The body representing 27 banks in the country said it objected to a claim reported in FMT that banks had been giving out loans for the development of commercial properties without due diligence.
“Thorough credit analysis is performed before any financing for commercial properties is granted,” it said in a statement.
It said this included project feasibility studies by independent parties or in-house commercial property experts, marketability and competitors’ analysis, assessment of economic and market developments, as well as repayment capability.
It said the measures were meant to ensure viability of a project. “Any projections are assessed for reasonableness and sensitivity analysis will be carried out,” it added.

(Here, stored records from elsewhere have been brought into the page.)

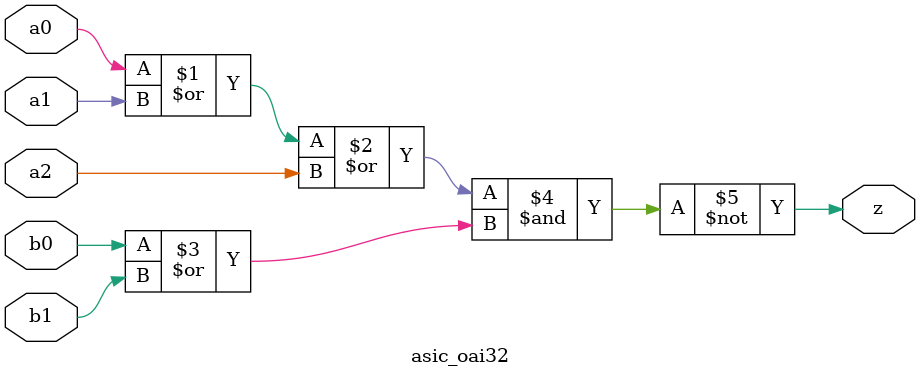
<source format=v>


module asic_oai32 #(parameter PROP = "DEFAULT")   (
    input  a0,
    input  a1,
    input  a2,
    input  b0,
    input  b1,
    output z
    );

   assign z = ~((a0 | a1 | a2) & (b0 | b1));

endmodule

</source>
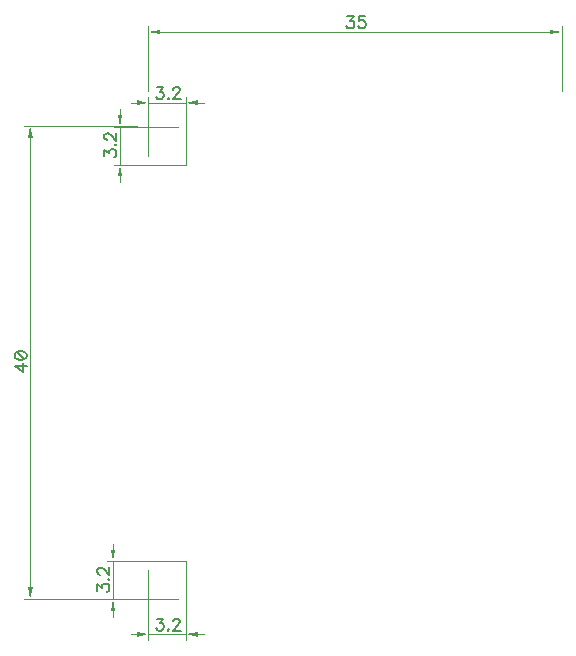
<source format=gbr>
G04 DipTrace 3.1.0.1*
G04 SerialNixieDriver.TopDimension.gbr*
%MOIN*%
G04 #@! TF.FileFunction,Drawing,Top*
G04 #@! TF.Part,Single*
%ADD13C,0.001378*%
%ADD53C,0.006176*%
%FSLAX26Y26*%
G04*
G70*
G90*
G75*
G01*
G04 TopDimension*
%LPD*%
X520000Y1842835D2*
D13*
Y2068819D1*
X394016Y1870394D2*
Y2068819D1*
Y2049134D2*
X520000D1*
X334961D2*
X354646D1*
G36*
X394016D2*
X354646Y2041260D1*
Y2057008D1*
X394016Y2049134D1*
G37*
X579055D2*
D13*
X559370D1*
G36*
X520000D2*
X559370Y2057008D1*
Y2041260D1*
X520000Y2049134D1*
G37*
X492441Y1968819D2*
D13*
X279843D1*
X520000Y1842835D2*
X279843D1*
X299528Y1968819D2*
Y1842835D1*
Y2027874D2*
Y2008189D1*
G36*
Y1968819D2*
X291654Y2008189D1*
X307402D1*
X299528Y1968819D1*
G37*
Y1783780D2*
D13*
Y1803465D1*
G36*
Y1842835D2*
X307402Y1803465D1*
X291654D1*
X299528Y1842835D1*
G37*
X520000Y520000D2*
D13*
Y257795D1*
X394016Y492441D2*
Y257795D1*
Y277480D2*
X520000D1*
X334961D2*
X354646D1*
G36*
X394016D2*
X354646Y269606D1*
Y285354D1*
X394016Y277480D1*
G37*
X579055D2*
D13*
X559370D1*
G36*
X520000D2*
X559370Y285354D1*
Y269606D1*
X520000Y277480D1*
G37*
Y520000D2*
D13*
X256220D1*
X492441Y394016D2*
X256220D1*
X275906Y520000D2*
Y394016D1*
Y579055D2*
Y559370D1*
G36*
Y520000D2*
X268031Y559370D1*
X283780D1*
X275906Y520000D1*
G37*
Y334961D2*
D13*
Y354646D1*
G36*
Y394016D2*
X283780Y354646D1*
X268031D1*
X275906Y394016D1*
G37*
X394016Y2088504D2*
D13*
Y2305039D1*
X1771969Y2088504D2*
Y2305039D1*
X1082992Y2285354D2*
X433386D1*
G36*
X394016D2*
X433386Y2293228D1*
Y2277480D1*
X394016Y2285354D1*
G37*
X1082992D2*
D13*
X1732598D1*
G36*
X1771969D2*
X1732598Y2277480D1*
Y2293228D1*
X1771969Y2285354D1*
G37*
X354646Y1970394D2*
D13*
X-19370D1*
X315276Y395591D2*
X-19370D1*
X315Y1182992D2*
Y1931024D1*
G36*
Y1970394D2*
X8189Y1931024D1*
X-7559D1*
X315Y1970394D1*
G37*
Y1182992D2*
D13*
Y434961D1*
G36*
Y395591D2*
X-7559Y434961D1*
X8189D1*
X315Y395591D1*
G37*
X422873Y2101492D2*
D53*
X443875D1*
X432424Y2086194D1*
X438172D1*
X441974Y2084293D1*
X443875Y2082391D1*
X445821Y2076643D1*
Y2072841D1*
X443875Y2067093D1*
X440073Y2063246D1*
X434325Y2061345D1*
X428577D1*
X422873Y2063246D1*
X420972Y2065191D1*
X419026Y2068994D1*
X460074Y2065191D2*
X458172Y2063246D1*
X460074Y2061345D1*
X462019Y2063246D1*
X460074Y2065191D1*
X476316Y2091942D2*
Y2093843D1*
X478217Y2097690D1*
X480119Y2099591D1*
X483965Y2101492D1*
X491615D1*
X495417Y2099591D1*
X497318Y2097690D1*
X499264Y2093843D1*
Y2090041D1*
X497318Y2086194D1*
X493516Y2080490D1*
X474371Y2061345D1*
X501165D1*
X247169Y1871692D2*
Y1892694D1*
X262468Y1881243D1*
Y1886991D1*
X264369Y1890793D1*
X266270Y1892694D1*
X272018Y1894640D1*
X275821D1*
X281569Y1892694D1*
X285416Y1888892D1*
X287317Y1883144D1*
Y1877396D1*
X285416Y1871692D1*
X283470Y1869791D1*
X279667Y1867845D1*
X283470Y1908893D2*
X285416Y1906991D1*
X287317Y1908893D1*
X285416Y1910838D1*
X283470Y1908893D1*
X256720Y1925135D2*
X254818D1*
X250972Y1927036D1*
X249070Y1928937D1*
X247169Y1932784D1*
Y1940433D1*
X249070Y1944236D1*
X250972Y1946137D1*
X254818Y1948083D1*
X258621D1*
X262468Y1946137D1*
X268171Y1942335D1*
X287317Y1923189D1*
Y1949984D1*
X422873Y329839D2*
X443875D1*
X432424Y314540D1*
X438172D1*
X441974Y312639D1*
X443875Y310738D1*
X445821Y304990D1*
Y301187D1*
X443875Y295439D1*
X440073Y291592D1*
X434325Y289691D1*
X428577D1*
X422873Y291592D1*
X420972Y293538D1*
X419026Y297340D1*
X460074Y293538D2*
X458172Y291592D1*
X460074Y289691D1*
X462019Y291592D1*
X460074Y293538D1*
X476316Y320288D2*
Y322190D1*
X478217Y326036D1*
X480119Y327938D1*
X483965Y329839D1*
X491615D1*
X495417Y327938D1*
X497318Y326036D1*
X499264Y322190D1*
Y318387D1*
X497318Y314540D1*
X493516Y308836D1*
X474371Y289691D1*
X501165D1*
X223547Y422873D2*
Y443875D1*
X238846Y432424D1*
Y438172D1*
X240747Y441974D1*
X242648Y443875D1*
X248396Y445821D1*
X252199D1*
X257947Y443875D1*
X261793Y440073D1*
X263695Y434325D1*
Y428577D1*
X261793Y422873D1*
X259848Y420972D1*
X256045Y419026D1*
X259848Y460074D2*
X261793Y458172D1*
X263695Y460074D1*
X261793Y462019D1*
X259848Y460074D1*
X233098Y476316D2*
X231196D1*
X227350Y478217D1*
X225448Y480119D1*
X223547Y483965D1*
Y491615D1*
X225448Y495417D1*
X227350Y497318D1*
X231196Y499264D1*
X234999D1*
X238846Y497318D1*
X244549Y493516D1*
X263695Y474371D1*
Y501165D1*
X1056956Y2337713D2*
X1077959D1*
X1066507Y2322414D1*
X1072255D1*
X1076058Y2320513D1*
X1077959Y2318612D1*
X1079904Y2312864D1*
Y2309061D1*
X1077959Y2303313D1*
X1074156Y2299466D1*
X1068408Y2297565D1*
X1062660D1*
X1056956Y2299466D1*
X1055055Y2301412D1*
X1053110Y2305214D1*
X1115204Y2337713D2*
X1096102D1*
X1094201Y2320513D1*
X1096102Y2322414D1*
X1101850Y2324360D1*
X1107554D1*
X1113302Y2322414D1*
X1117149Y2318612D1*
X1119050Y2312864D1*
Y2309061D1*
X1117149Y2303313D1*
X1113302Y2299466D1*
X1107554Y2297565D1*
X1101850D1*
X1096102Y2299466D1*
X1094201Y2301412D1*
X1092256Y2305214D1*
X-11896Y1171304D2*
X-52044D1*
X-25293Y1152159D1*
Y1180855D1*
X-52044Y1204702D2*
X-50142Y1198954D1*
X-44394Y1195108D1*
X-34844Y1193206D1*
X-29096D1*
X-19545Y1195108D1*
X-13797Y1198954D1*
X-11896Y1204702D1*
Y1208505D1*
X-13797Y1214253D1*
X-19545Y1218055D1*
X-29096Y1220001D1*
X-34844D1*
X-44394Y1218055D1*
X-50142Y1214253D1*
X-52044Y1208505D1*
Y1204702D1*
X-44394Y1218055D2*
X-19545Y1195108D1*
M02*

</source>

It also said banks were only one part of the ecosystem responsible for the creation of the properties and not the only parties that provided their financing.
“Banks are also certainly not the part that is responsible for the creation of the entire supply of and demand for such properties,” it said.
“All stakeholders should work collaboratively to address this issue more effectively for the betterment of the nation.”
ABM also said banks would generally not finance shopping malls unless they form part of the integrated wider financing requirement, such as a township development or high-rise residential development.
“Thus, banks’ appetite for financing of such projects is relatively low and the direct risks to banks from exposures to the office space and shopping complex segments remain small.”
It said in cases where borrowers engage independent valuers or consultants to prepare a feasibility study for a loan application, the report would still be subjected to the bank’s own assessment and risk appetite.
The developer’s financial standing, track record and multiple sources of funds for repayment, would also be considered in the assessment of the application, it added.
“Banks take into account the current and medium term commercial property market situation such as supply within the vicinity (both existing and incoming), demand, general economic trends, rental and occupancy rates.
“For purposes of evaluating applications for the financing of shopping malls, banks would additionally consider the population size and growth, purchasing power and potential growth in retail spending within the surrounding areas, as well as the outlook of the tourism industry, but to name a few,” it said.
On Sept 5, property expert Ernest Cheong was reported by FMT as saying that banks had been giving out loans for the development of commercial properties without due diligence for the past four of five years.
He said property consultants had already noted that there was a glut of commercial space as far back as 2012.
“It’s one thing for a developer to show they can pay back the loan based on projections of sold or rented out units, but how accurate are these projections? Is there really a demand? Obviously there isn’t enough,” he said.
Cheong was commenting on a Malaysian Reserve report which noted that banks’ stringent lending policy would see a delay of new commercial developments.